Les BRICS veulent déployer la blockchain pour la dédollarisation
Les pays BRICS cherchent à se libérer de la dépendance au dollar américain et à refondre l’architecture financière internationale.

Les pays BRICS cherchent à se libérer de la dépendance à l’égard du dollar américain et à réformer l’architecture financière internationale. La technologie blockchain et les CBDC (monnaies numériques des banques centrales) joueront un rôle crucial.
Le 23 octobre, les dirigeants des pays BRICS se sont réunis à Kazan, en Russie, pour discuter de la situation géopolitique. La dédollarisation, c’est-à-dire la réduction de la dépendance au dollar américain dans le commerce international, figurait en tête de l’ordre du jour.
Le président chinois Xi Jinping a souligné qu’il était urgent de réformer les structures financières internationales. "Les BRICS doivent jouer un rôle de premier plan dans la promotion d’un nouveau système qui reflète mieux les profondes mutations de l’équilibre économique mondial", a-t-il déclaré.
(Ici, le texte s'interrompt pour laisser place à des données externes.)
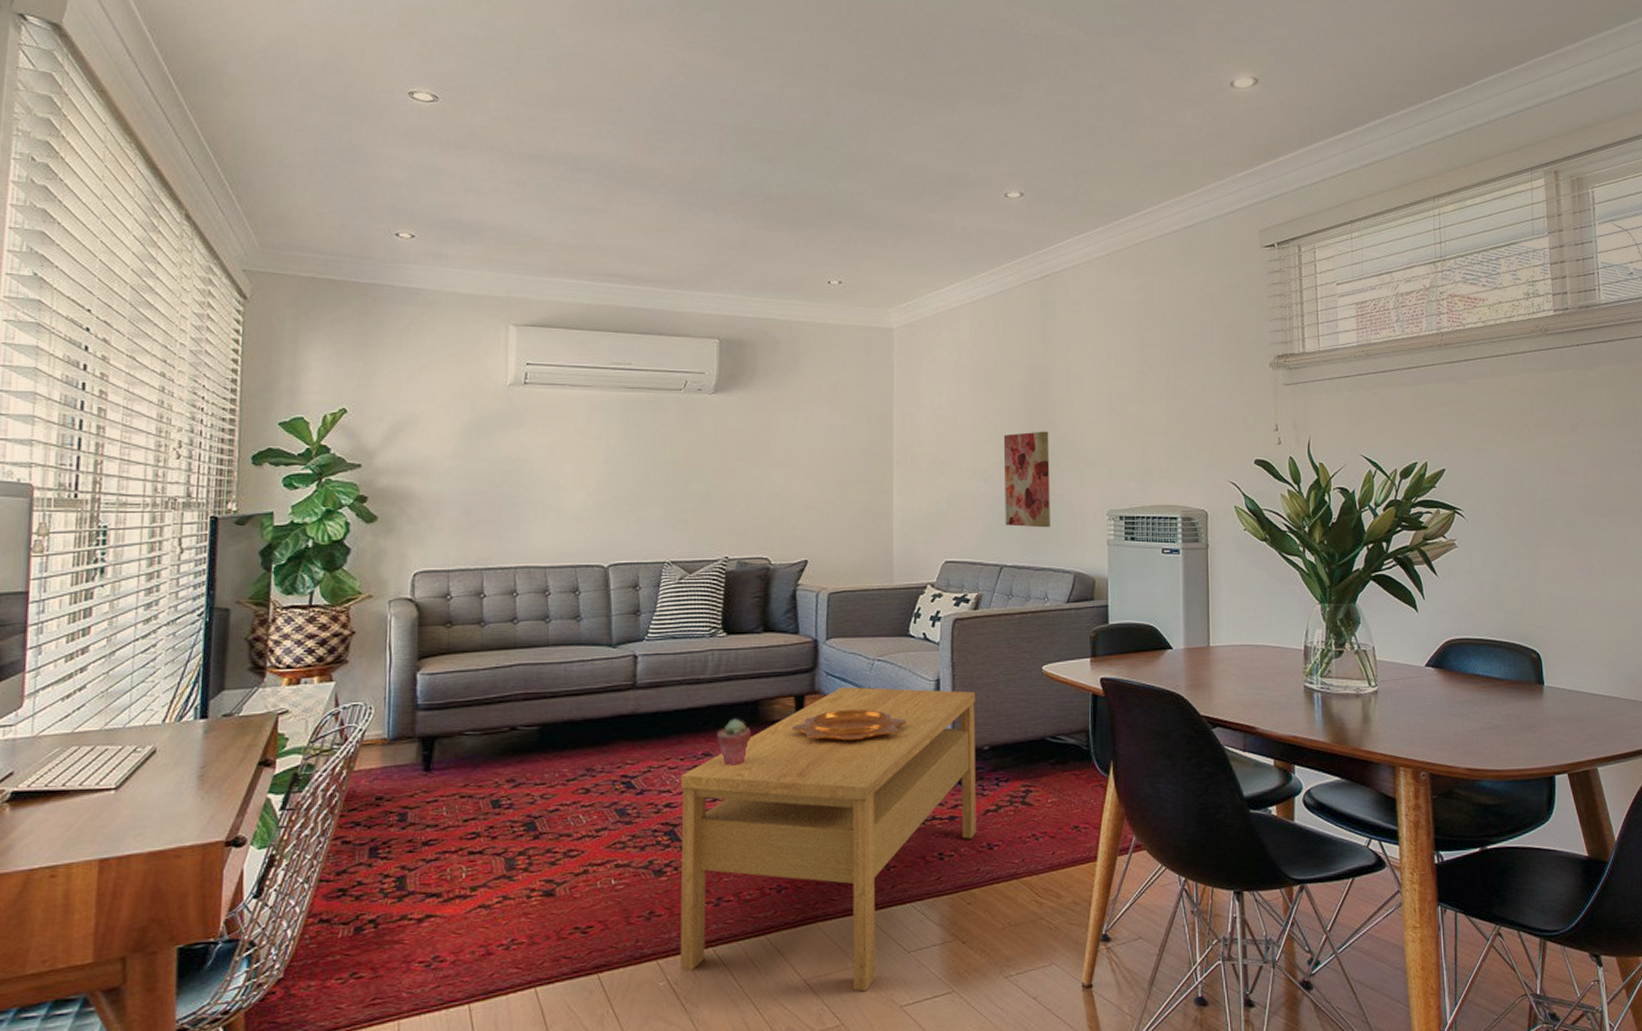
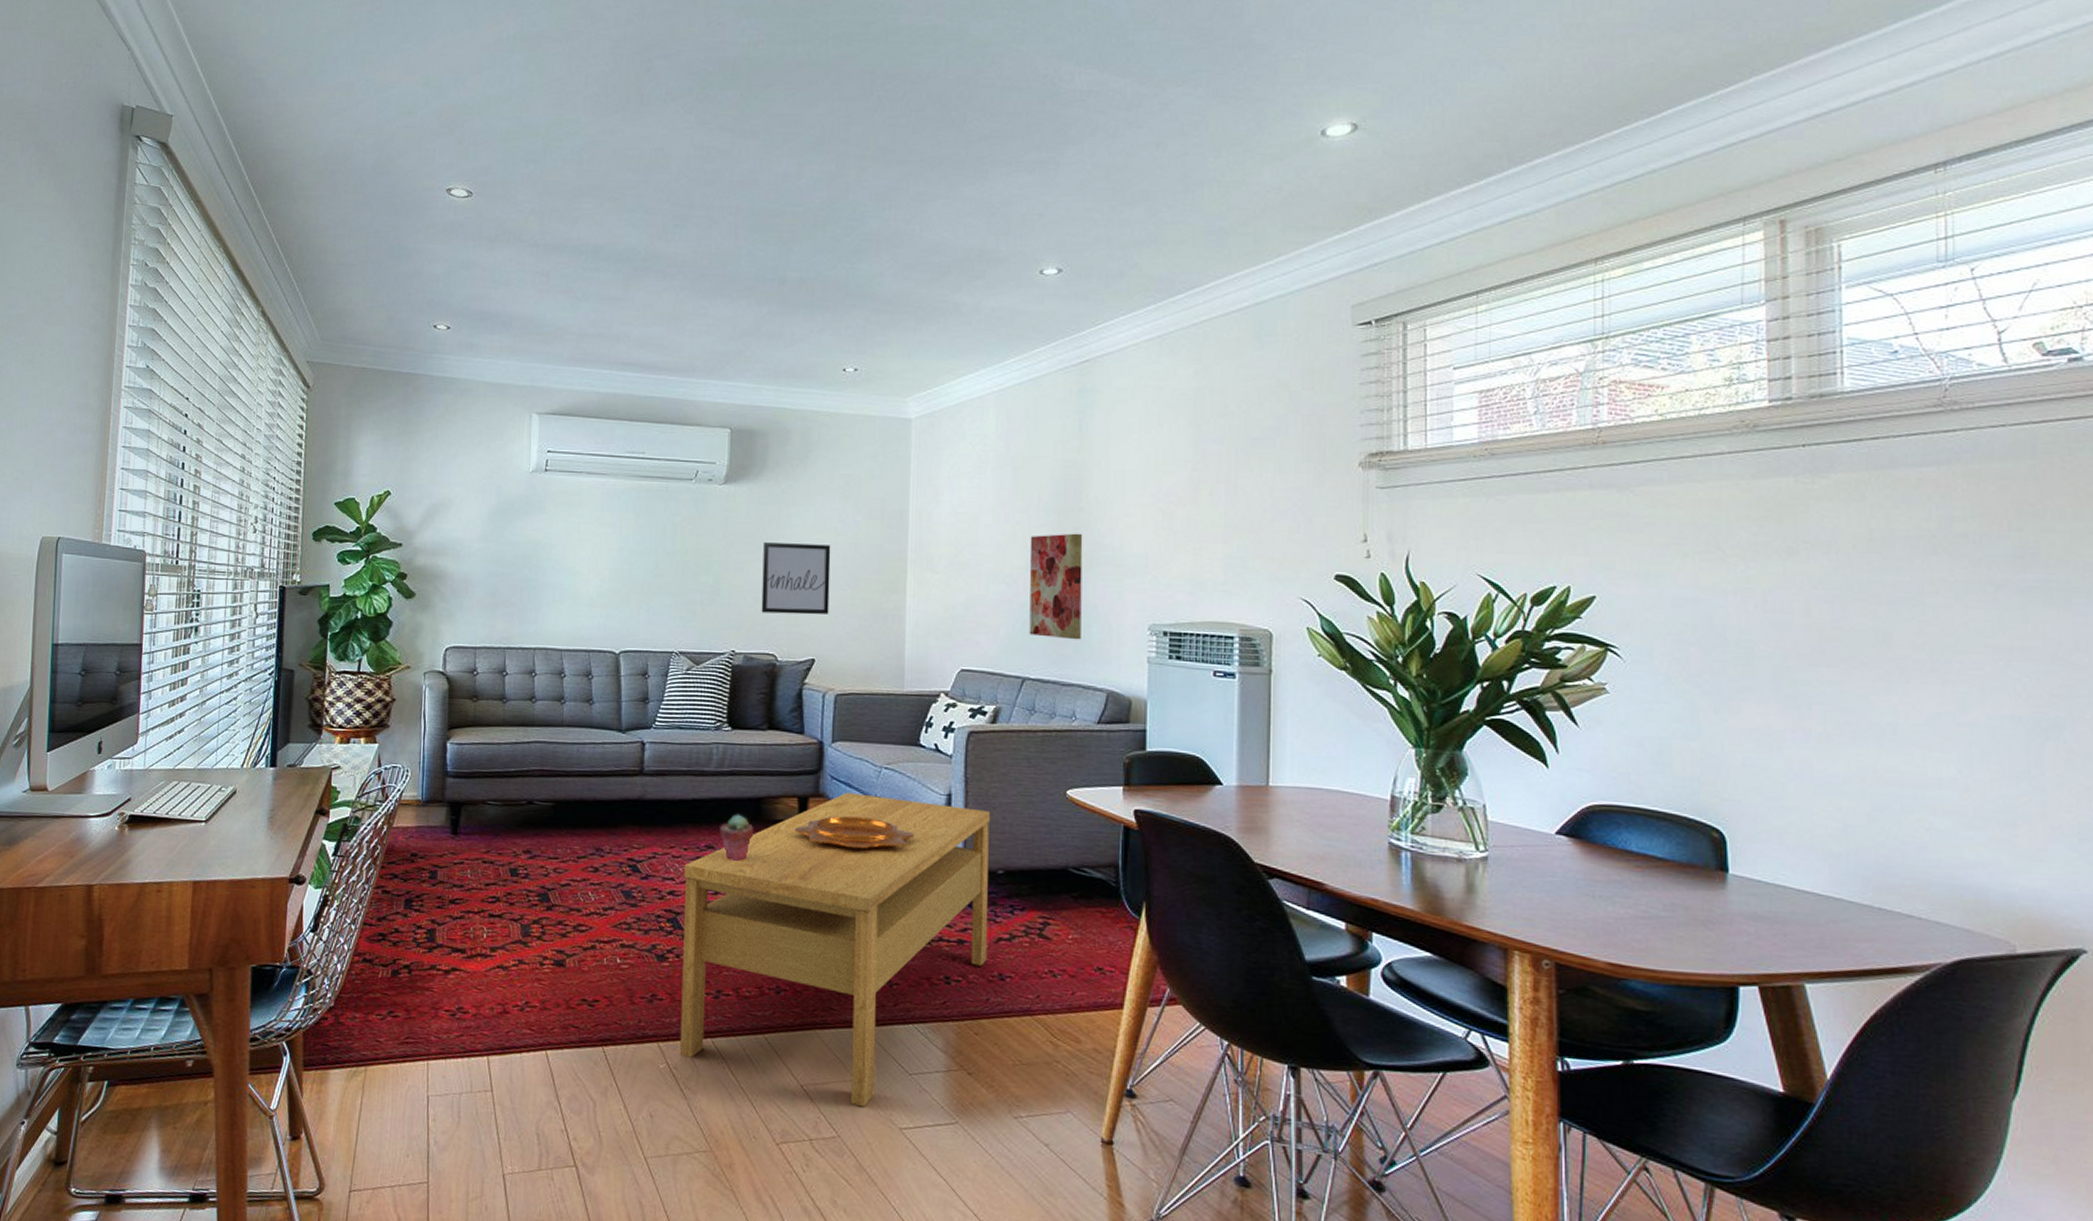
wall art: none [754,449,821,518] -> present [761,542,831,615]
Wladimir Poutine a annoncé le projet BRICS Pay, qui doit permettre des transactions transfrontalières plus fluides entre les pays BRICS, avec moins de dépendance vis-à-vis des systèmes financiers occidentaux. Le projet vise à contourner les sanctions américaines. Le modèle, qui ressemble à une CBDC, est basé sur la technologie blockchain pour faciliter les paiements. Poutine a d’ailleurs présenté, lors du sommet BRICS, un billet de banque physique qui fera partie de ce système.
Récemment, le Kremlin a mis en place une réglementation expansive qui autorisera l’utilisation des crypto-monnaies pour le commerce extérieur à partir de novembre.
Traditionnellement, le groupe BRICS est composé du Brésil, de la Russie, de l’Inde, de la Chine et de l’Afrique du Sud, mais le groupe s’est étendu à des pays tels que l’Égypte, l’Éthiopie, l’Iran et les Émirats arabes unis. Une extension future est attendue.